Today, breast augmentation surgery is wildly popular. In the United States and Canada the use of saline implants is much more widespread than silicone. However, silicone is still the primary implant in Europe. The implant is placed either above or below the pectoral muscle, depending on the surgeon and the patient’s preference.

Concern over the safety of implants, especially the silicone variety, reached a frenzy in the late 1980s and early 1990s. High profile lawsuits alleged that Dow Corning and other silicone implant manufacturers knew that their products caused cancer and autoimmune diseases such as lupus. The Food & Drug Administration halted the use of silicone implants except in limited cases, and today saline is the implant of choice.

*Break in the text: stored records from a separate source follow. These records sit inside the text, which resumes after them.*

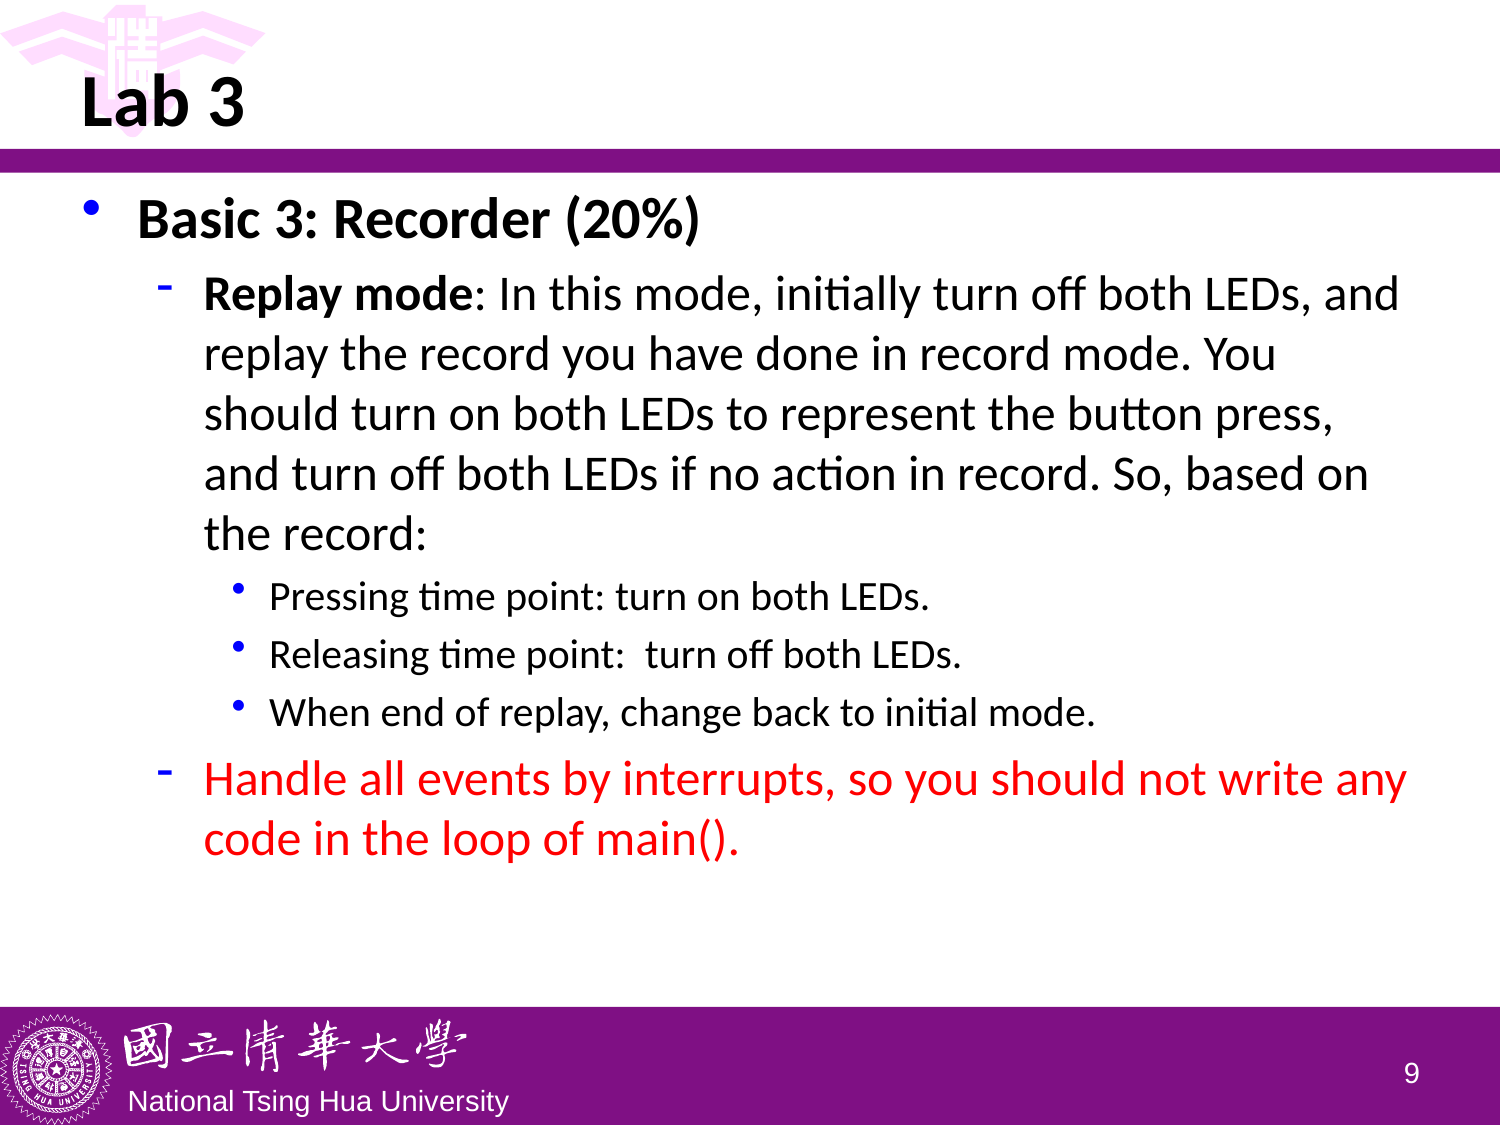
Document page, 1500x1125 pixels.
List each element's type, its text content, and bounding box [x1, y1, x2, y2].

title Lab 3 [66, 37, 1436, 149]
slide_number 8 [1122, 1021, 1436, 1097]
list Basic 3: Recorder (20%) Replay mode: In this mode, initially turn off both LEDs, and replay the record you have done in record mode. You should turn on both LEDs to represent the button press, and turn off both LEDs if no action in record. So, based on the record: Pressing time point: turn on both LEDs. Releasing time point: turn off both LEDs. When end of replay, change back to initial mode. Handle all events by interrupts, so you should not write any code in the loop of main(). [66, 172, 1436, 1003]
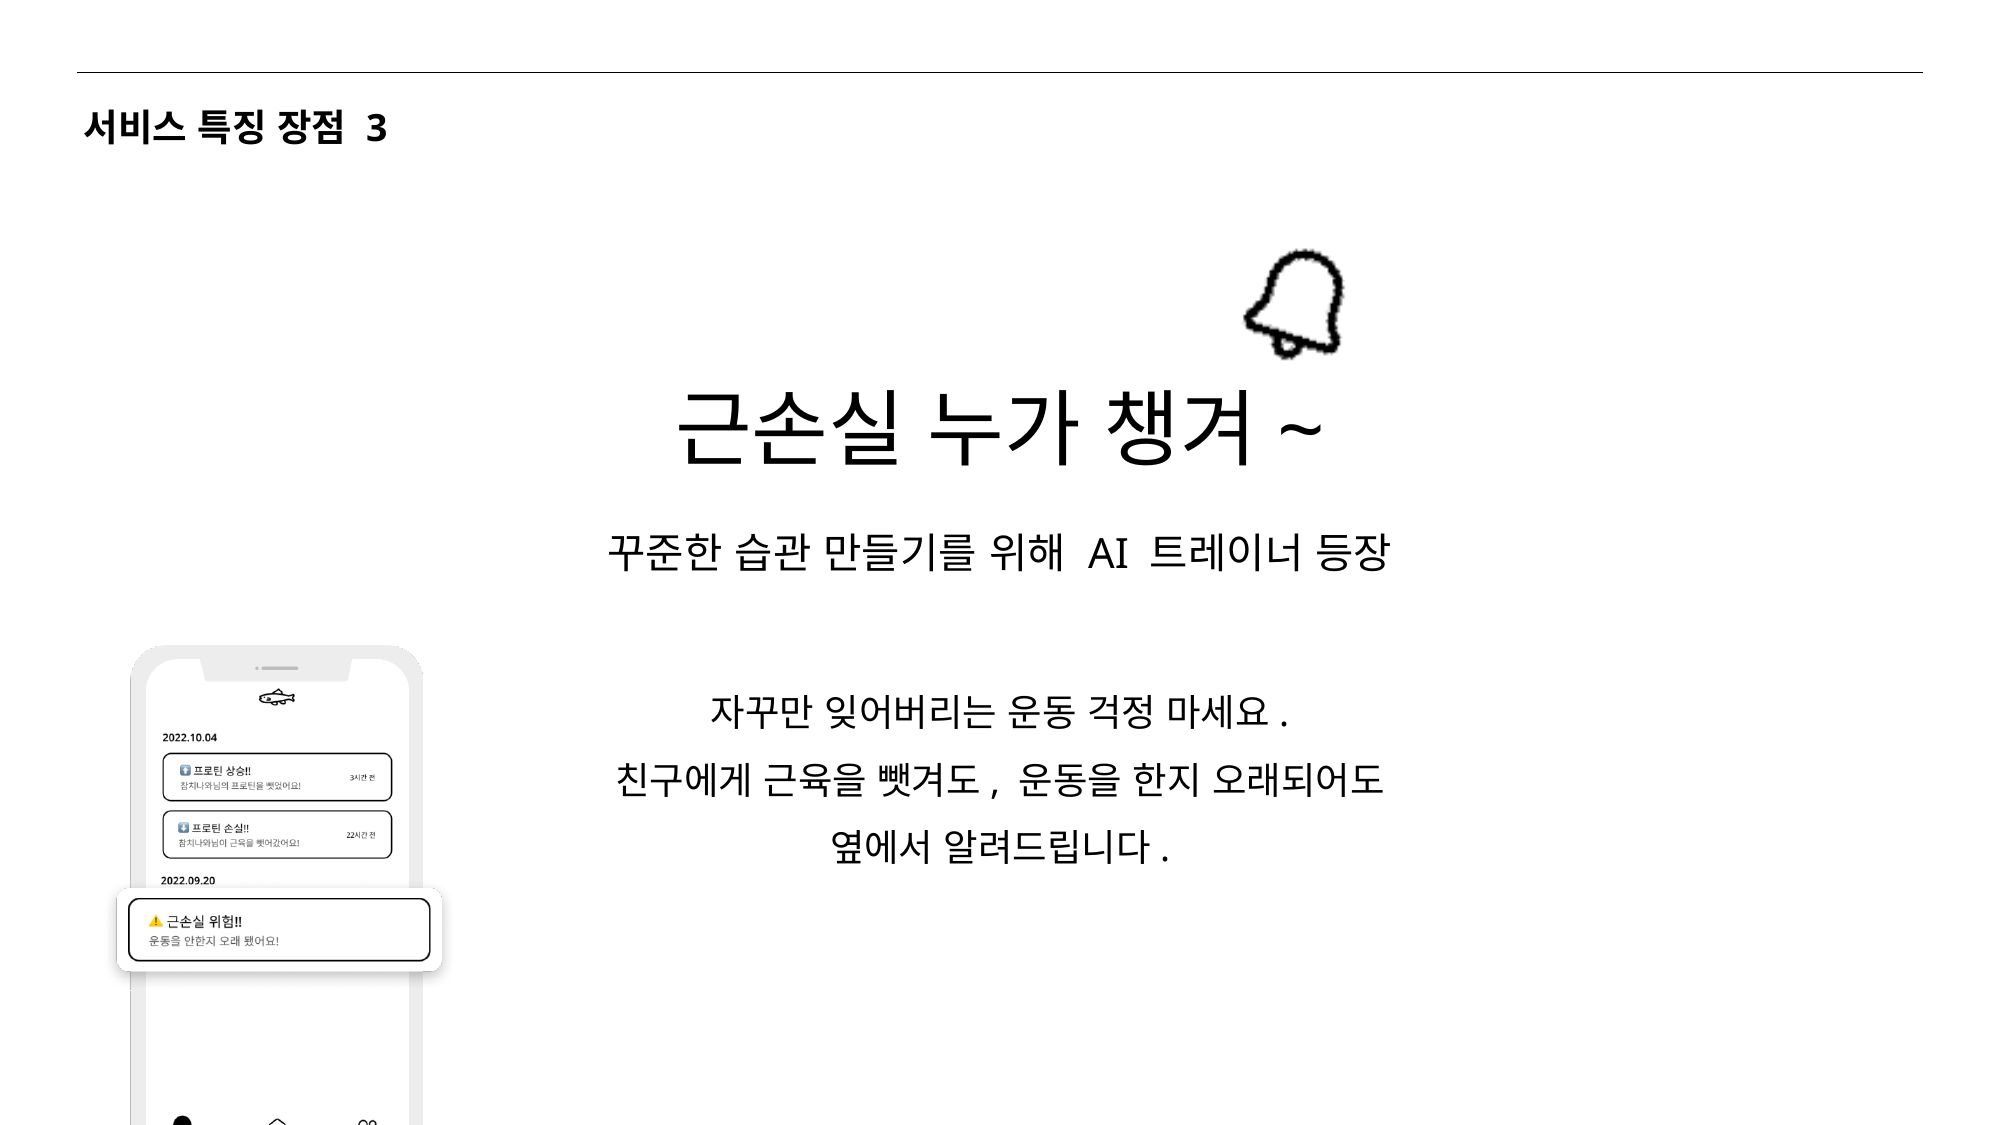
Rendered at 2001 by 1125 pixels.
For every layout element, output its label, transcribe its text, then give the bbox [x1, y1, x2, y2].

text_box 근손실 누가 챙겨~ 꾸준한 습관 만들기를 위해 AI 트레이너 등장 자꾸만 잊어버리는 운동 걱정 마세요. 친구에게 근육을 뺏겨도, 운동을 한지 오래되어도 옆에서 알려드립니다. [336, 369, 1663, 877]
picture [101, 645, 457, 1125]
picture [1214, 220, 1385, 391]
text_box 서비스 특징 장점 3 [69, 101, 605, 157]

In the late 1990s researchers began to question whether silicone implants really increased the risk of disease. To date, most studies have failed to demonstrate a connection between silicone implants and cancer or autoimmune diseases. However, a Food & Drug Administration report released in April 2001 renewed concerns about the safety of silicone breast implants. The report, while not conclusive, found a correlation between silicone breast implants and a painful connective tissue disorder known as fibromyalgia.